§ YOUR ASSIGNMENT
Exactly as they appear, please output the lines from the one with "right shoulder: (388, 329)" through the end of the material, without pictures.

§ INFORMATION PROVIDED
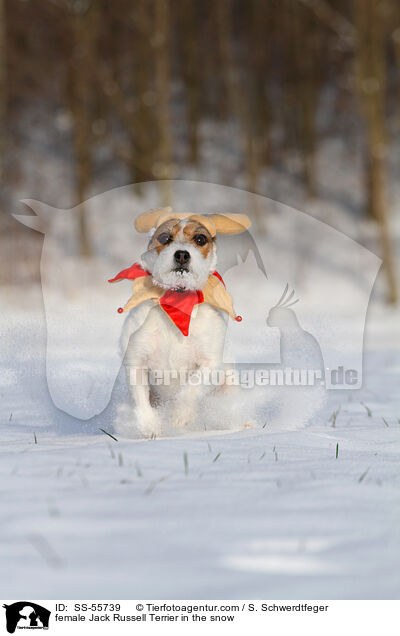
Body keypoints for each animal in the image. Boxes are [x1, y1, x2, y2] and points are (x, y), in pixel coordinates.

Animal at [119, 209, 250, 438]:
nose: (181, 254)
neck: (178, 303)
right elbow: (141, 400)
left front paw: (181, 414)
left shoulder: (210, 362)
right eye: (164, 237)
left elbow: (193, 386)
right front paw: (150, 426)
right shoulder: (136, 362)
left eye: (200, 239)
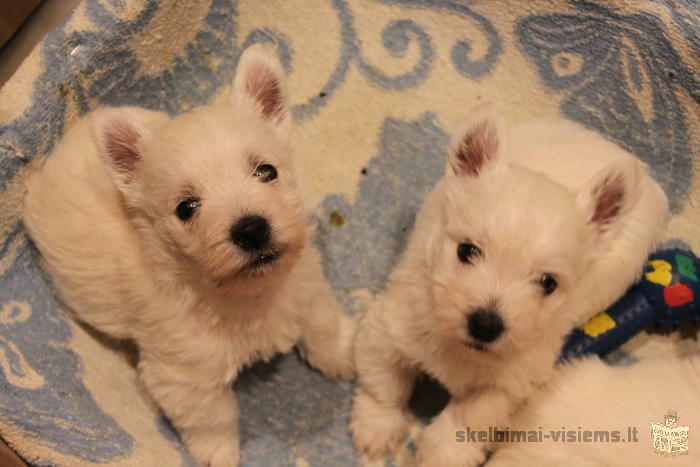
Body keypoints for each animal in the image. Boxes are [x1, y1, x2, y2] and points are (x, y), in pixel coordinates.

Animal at [23, 44, 356, 467]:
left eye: (266, 170)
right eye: (186, 207)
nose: (251, 229)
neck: (245, 293)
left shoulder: (305, 286)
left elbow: (323, 326)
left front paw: (348, 357)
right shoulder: (184, 375)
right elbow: (212, 418)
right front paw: (219, 455)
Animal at [350, 104, 668, 466]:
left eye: (548, 283)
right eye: (466, 251)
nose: (485, 325)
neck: (461, 349)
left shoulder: (514, 377)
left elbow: (471, 414)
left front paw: (445, 453)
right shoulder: (388, 329)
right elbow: (384, 385)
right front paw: (376, 429)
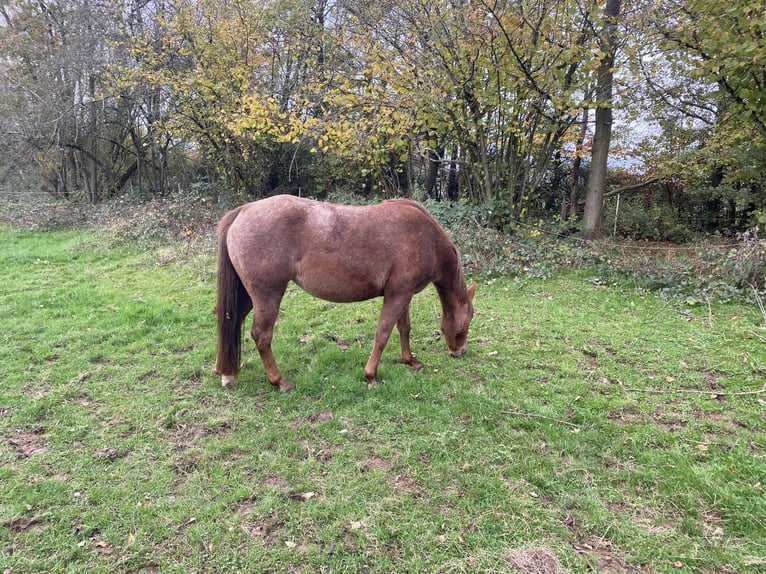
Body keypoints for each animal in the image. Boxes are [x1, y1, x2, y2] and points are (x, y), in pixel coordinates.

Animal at [216, 196, 476, 394]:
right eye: (470, 319)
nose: (460, 352)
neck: (426, 238)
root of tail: (243, 211)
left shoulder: (403, 293)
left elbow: (404, 328)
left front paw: (410, 360)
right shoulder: (398, 294)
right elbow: (383, 333)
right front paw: (371, 376)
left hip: (246, 296)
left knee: (231, 323)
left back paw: (226, 373)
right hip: (268, 295)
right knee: (261, 336)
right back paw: (279, 382)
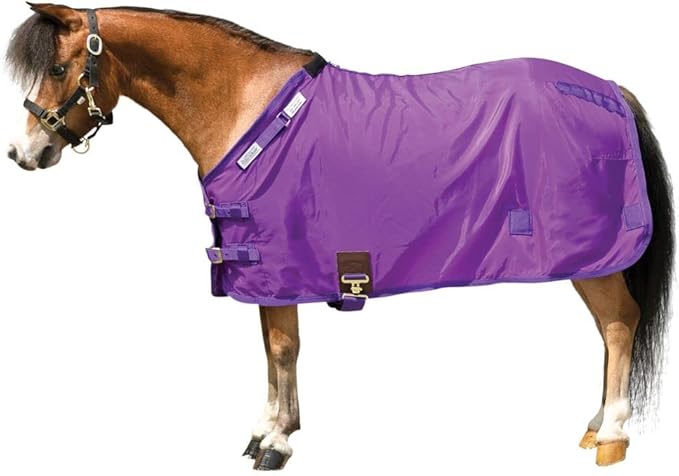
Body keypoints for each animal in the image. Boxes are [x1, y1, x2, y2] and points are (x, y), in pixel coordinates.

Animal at [5, 4, 673, 471]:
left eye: (59, 68)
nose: (22, 153)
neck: (245, 107)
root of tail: (612, 90)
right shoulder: (267, 271)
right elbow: (272, 350)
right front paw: (267, 429)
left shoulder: (279, 263)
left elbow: (282, 348)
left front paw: (275, 443)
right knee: (610, 332)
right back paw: (594, 426)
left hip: (593, 258)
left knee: (619, 325)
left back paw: (611, 436)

§ COMPLETED EXERCISE
right shoulder: (388, 329)
right elbow: (384, 385)
right front paw: (376, 429)
Body keypoints for each animal in the image. Boxes are [x1, y1, x2, y2] and points are (x, y), in pixel coordinates.

Animal at [216, 196, 476, 394]:
right eye: (470, 319)
nose: (460, 352)
neck: (426, 238)
root of tail: (243, 211)
left shoulder: (403, 293)
left elbow: (404, 328)
left front paw: (410, 360)
right shoulder: (398, 294)
right elbow: (383, 333)
right front paw: (371, 376)
left hip: (246, 296)
left knee: (231, 323)
left back paw: (226, 373)
right hip: (268, 295)
right knee: (261, 336)
right back paw: (279, 382)
Body keypoints for each animal in the image. Boxes are [x1, y1, x2, y2] and points are (x, y), in pixel coordinates.

Animal at [5, 4, 673, 471]:
left eye: (59, 68)
nose: (22, 153)
neck: (245, 107)
root of tail: (612, 90)
right shoulder: (267, 271)
right elbow: (272, 350)
right front paw: (267, 429)
left shoulder: (279, 263)
left elbow: (282, 348)
left front paw: (275, 443)
right knee: (610, 332)
right back paw: (594, 426)
left hip: (593, 258)
left knee: (619, 325)
left back paw: (611, 436)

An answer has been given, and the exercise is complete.